RECORD EXCERPTS:
=====

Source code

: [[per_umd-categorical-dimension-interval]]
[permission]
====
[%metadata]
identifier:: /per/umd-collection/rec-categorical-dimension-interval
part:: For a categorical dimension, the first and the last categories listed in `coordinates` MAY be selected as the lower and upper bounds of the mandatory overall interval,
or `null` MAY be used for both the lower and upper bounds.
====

=====

WHAT TO WORK ON: Output each line of the listing in which the string "interval" is found.

EXERCISE RESULT:
: [[per_umd-categorical-dimension-interval]]
identifier:: /per/umd-collection/rec-categorical-dimension-interval
part:: For a categorical dimension, the first and the last categories listed in `coordinates` MAY be selected as the lower and upper bounds of the mandatory overall interval,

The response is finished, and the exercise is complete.